Les Monts Phenix (Fenghuang Shan) sont une région montagneuse entre le
Guangdong et le Fujian, dominée par le pic du Mont Wudong, au pieds du quel se
trouve la ville de Chaozhou. Sur ses pentes prospèrent les impressionnants
théiers anciens et arbustifs, jadis cultivés à partir de graines d’une
sous-variété locale aux grandes feuilles précoces et particulièrement aromatiques,
nommée camellia Shuixian. Les amateurs de Chaozhou ont donc bénéficié depuis
longtemps de thés d’une qualité réellement exceptionnelle, ce qui explique peut-
être qu’ils ont pris l’habitude de les préparer d’une manière particulière,
pour mettre totalement en valeur à la fois leurs arôme et saveurs aux notes subtiles
de miel, d’orchidée, de cannelle, de fleurs de gingembre etc.

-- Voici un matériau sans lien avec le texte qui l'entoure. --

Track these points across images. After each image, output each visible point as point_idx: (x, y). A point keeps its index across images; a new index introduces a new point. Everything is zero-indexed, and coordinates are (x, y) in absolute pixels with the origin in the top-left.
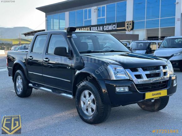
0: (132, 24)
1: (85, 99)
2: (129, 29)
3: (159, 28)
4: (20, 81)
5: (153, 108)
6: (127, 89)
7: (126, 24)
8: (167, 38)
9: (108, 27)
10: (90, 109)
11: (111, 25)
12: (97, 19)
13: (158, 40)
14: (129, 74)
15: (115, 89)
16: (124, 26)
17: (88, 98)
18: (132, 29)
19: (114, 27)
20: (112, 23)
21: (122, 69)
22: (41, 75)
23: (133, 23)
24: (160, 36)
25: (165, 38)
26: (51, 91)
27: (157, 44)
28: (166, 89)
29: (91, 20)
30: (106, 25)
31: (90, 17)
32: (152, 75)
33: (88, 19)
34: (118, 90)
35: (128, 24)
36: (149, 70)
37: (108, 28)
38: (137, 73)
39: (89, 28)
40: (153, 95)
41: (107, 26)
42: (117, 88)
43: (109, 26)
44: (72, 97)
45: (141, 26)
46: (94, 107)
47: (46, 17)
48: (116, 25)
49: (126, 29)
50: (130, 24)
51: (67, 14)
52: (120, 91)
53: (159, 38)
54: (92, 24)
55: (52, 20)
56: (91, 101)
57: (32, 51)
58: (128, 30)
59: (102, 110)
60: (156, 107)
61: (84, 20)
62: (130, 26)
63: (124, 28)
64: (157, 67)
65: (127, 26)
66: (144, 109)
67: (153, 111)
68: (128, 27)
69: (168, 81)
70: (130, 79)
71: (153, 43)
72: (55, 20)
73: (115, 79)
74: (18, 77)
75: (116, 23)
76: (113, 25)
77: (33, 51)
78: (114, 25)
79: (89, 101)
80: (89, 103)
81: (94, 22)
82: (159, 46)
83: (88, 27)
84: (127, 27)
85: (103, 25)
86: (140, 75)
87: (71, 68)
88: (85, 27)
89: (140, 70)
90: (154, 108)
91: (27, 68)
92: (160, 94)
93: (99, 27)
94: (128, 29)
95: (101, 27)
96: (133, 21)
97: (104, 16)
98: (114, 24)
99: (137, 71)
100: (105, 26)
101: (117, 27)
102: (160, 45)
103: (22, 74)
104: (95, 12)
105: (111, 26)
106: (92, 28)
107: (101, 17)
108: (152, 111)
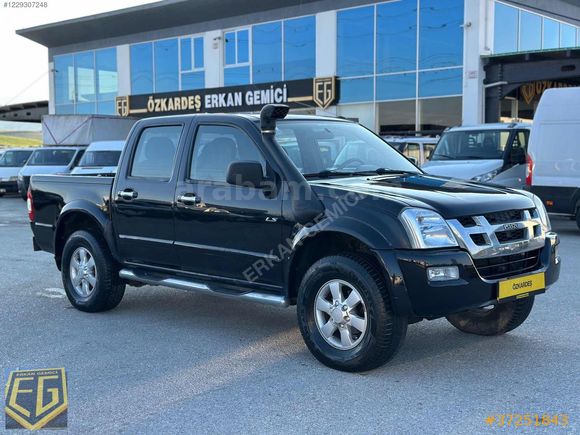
0: (333, 88)
1: (329, 304)
2: (325, 101)
3: (417, 98)
4: (84, 263)
5: (493, 326)
6: (454, 274)
7: (316, 86)
8: (452, 130)
9: (260, 95)
10: (348, 332)
11: (270, 88)
12: (222, 69)
13: (413, 135)
14: (456, 232)
15: (425, 275)
16: (311, 93)
17: (340, 300)
18: (335, 102)
19: (279, 95)
20: (272, 84)
21: (438, 218)
22: (171, 242)
23: (338, 83)
24: (418, 123)
25: (447, 131)
26: (205, 287)
27: (421, 147)
28: (540, 270)
29: (203, 72)
30: (253, 88)
31: (200, 62)
32: (508, 236)
33: (194, 70)
34: (432, 275)
35: (321, 87)
36: (501, 222)
37: (260, 99)
38: (476, 230)
39: (198, 97)
40: (516, 286)
41: (256, 92)
42: (430, 271)
43: (263, 92)
44: (283, 301)
45: (362, 94)
46: (362, 324)
47: (51, 59)
48: (285, 90)
49: (317, 100)
50: (329, 87)
51: (123, 51)
52: (436, 279)
53: (417, 129)
54: (209, 85)
55: (71, 70)
56: (349, 309)
57: (129, 172)
58: (324, 106)
59: (388, 332)
60: (503, 322)
61: (180, 72)
62: (327, 94)
63: (309, 98)
64: (518, 215)
65: (318, 91)
66: (464, 330)
67: (493, 333)
68: (321, 96)
69: (542, 249)
70: (458, 247)
71: (410, 144)
72: (81, 71)
73: (423, 246)
74: (75, 253)
75: (284, 82)
76: (274, 89)
77: (133, 174)
78: (279, 90)
79: (344, 310)
80: (344, 314)
81: (214, 79)
82: (428, 154)
83: (193, 93)
84: (319, 94)
85: (243, 89)
86: (481, 235)
87: (282, 221)
88: (187, 94)
89: (482, 220)
90: (497, 325)
91: (112, 224)
92: (529, 284)
93: (230, 95)
94: (323, 100)
95: (236, 94)
96: (336, 77)
97: (247, 60)
98: (279, 85)
99: (473, 224)
100: (249, 93)
101: (288, 96)
102: (432, 152)
103: (94, 241)
104: (216, 48)
105: (268, 91)
106: (207, 97)
107: (237, 65)
108: (487, 335)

Or Lawrence LC Zhang nous dit qu’il y a trente ans cette
manière que l’on appelle maintenant Gongfucha était totalement inconnue en dehors de la
région de Chaozhou. Selon ses recherches ces pratiques de Chaozhou ont été introduites
à Taiwan par des réfugiés politiques et autres émigrés des régions côtières
et y ont rapidement suscité un réel engouement. Après l’apaisement des fureurs
des perturbations politiques en Chine continentale il était devenu souhaitable
de trouver des moyens vers un retour aux traditions culturelles, de rétablir un "Art du Thé" pour valoriser le produit. Il fallait aussi faire
oublier la mauvaise image des "maisons de thé à l’ancienne",où se
bagarraient des querelleurs, joueurs de carte et autres débauchés. L’introduction
d’un nouveau concept, le Chayi, l’art du thé, a permis le premier pas vers ce
retour. Il fallait ensuite enrichir la manière de faire de quelques empreints
de la cérémonie japonaise du Senchado pour mettre au point un esthétique du
gestuel et de la qualité et disposition des ustensiles. Ainsi il devenait
évident que cet art de la préparation du thé nécessitait un enseignement et
puis une pratique quotidienne. Et c’est donc par Taiwan que le Gongfucha fait
son retour en Chine continentale, vers les années 2002, quand la chaîne
taiwanaise Ten Ren commence à y investir massivement. De nos jours il y a plus de
1300 maisons de thé Ten Fu/ Ten Ren dans toutes les grandes villes de Chine,
qui pratiquent le Gongfucha.
Faire "revivre" aujourd'hui le Gongfucha, comme la pratique
traditionnelle et cérémonie incontournable pour les thés en feuilles de qualité
peut être considéré comme un exemple superbe d’une opération de marketing bien
ciblée, parfaitement menée et complètement réussi. Bien sûre persistent des
pratiques locales, que l’on maintient avec attention. Mais le Gongfucha a
permis de franchir le vacuum, de transcender les ruptures et turbulences du
siècle passé et de redonner toute sa gloire aux dix mille thés de Chine en leur
offrant un écrin prestigieux.
La pratique du Gongfucha est enseignée par de nombreux
instituts publics et privés, dans les universités, même les enfants l’apprennent dans certaines
écoles. Sa mise en valeur se poursuit à travers des compétitions régionales,
nationales, internationales confrontant le Gongfucha aux autres cérémonies du
thé, telles que pratiquées au Japon et en Corée notamment. Partout dans le
monde on trouve aujourd’hui les accessoires nécessaires pour cette préparation
délicate de la tasse, devenue universelle et incontournable et qui accompagne
une offre de thés de Chine de qualité.
Un long article très érudit de LLC Zhang :“A
Foreign Infusion: The Forgotten Legacy of Japanese Chadō on Modern Chinese Tea
Arts”a été publié dans la revue "Gastronomica" spring 2016.